Back before Mel Gibson was Hollywood's best-known Mean Drunk (TM), there was a time when he was better known for his skill as an actor or director, rather than drunken, anti-Semitic ravings. Yes, I know it seems difficult to believe currently, and you could now read this film in an entire different way. For example, is it just me, or does chief villain, King Edward (McGoohan), look a bit...Jewish...? Indeed, the final reel, where Wallace (Gibson) is being tortured, also seems a dry-run for Passion of the Christ. That aside, this remains a wonderful, mythic saga for anyone with a drop of Scottish blood in their veins; and for someone with considerably more than that, like me, the urge to storm the nearest English pub and burn it to the ground is almost overpowering.

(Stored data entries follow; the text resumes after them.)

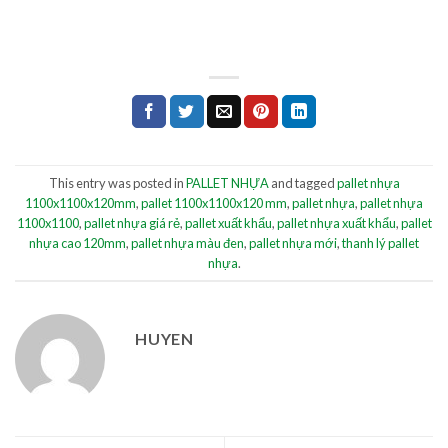
This entry was posted in
PALLET NHỰA
and tagged
pallet nhựa
1100x1100x120mm
,
pallet 1100x1100x120 mm
,
pallet nhựa
,
pallet nhựa
1100x1100
,
pallet nhựa giá rẻ
,
pallet xuất khẩu
,
pallet nhựa xuất khẩu
,
pallet
nhựa cao 120mm
,
pallet nhựa màu đen
,
pallet nhựa mới
,
thanh lý pallet
nhựa
.
HUYEN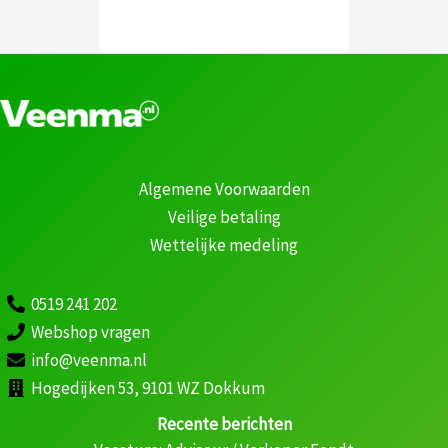
Algemene Voorwaarden
Veilige betaling
Wettelijke medeling
0519 241 202
Webshop vragen
info@veenma.nl
Hogedijken 53, 9101 WZ Dokkum
Recente berichten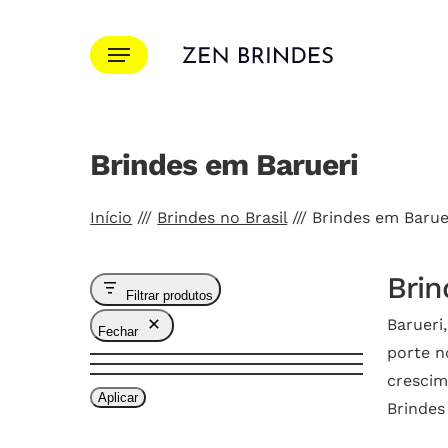
Ir
para
Menu
o
conteúdo
principal
Brindes em Barueri
Pressione Enter para pesquisar ou ESC para f
Início
///
Brindes no Brasil
///
Brindes em Barue
Brin
Filtrar produtos
Barueri
Fechar
porte n
crescim
Aplicar
Brindes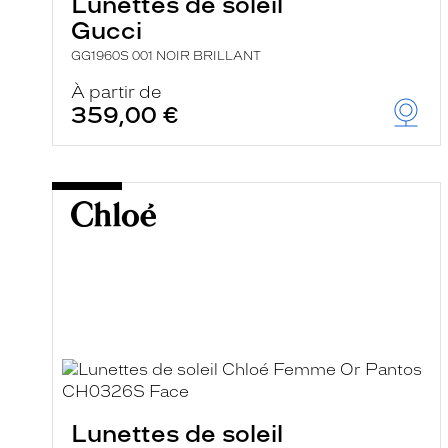
Lunettes de soleil
Gucci
GG1960S 001 NOIR BRILLANT
À partir de
359,00 €
Lunettes de soleil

Generally, I'm unimpressed by movies based on historical figures, but given little is known for sure about Wallace, the makers have leeway - much here could be true, though the chronology is often altered. For example, while both the death of his father at English hands and the mass hanging of Scottish lords by Edward may have taken place, both were when William was an adult. On the other hand, the romance with Princess Isabelle (Marceau) is utterly fake - she was, in reality, aged nine and living in France at the time of Wallace's execution. However, all these changes make for a much more effective, dramatic film.
At 170 minutes, it could be accused of rambling, and some scenes seem redundant, especially set beside the ones which work really well, such as the Battle of Stirling or the finale. But Gibson's conversion from pacifist farmer to vengeful rebel is handled superbly, while McGoohan is excellently evil, and Sophie Marceau does a lot with a small part. Love, honour, patriotism; the movie touches all the emotional buttons with great deftness and epic grandeur. In my original review, I wrote, "there won't be a dry eye in the house at the end - providing said house is somewhere North of Berwick." Or, it must now be admitted, even West of Tombstone.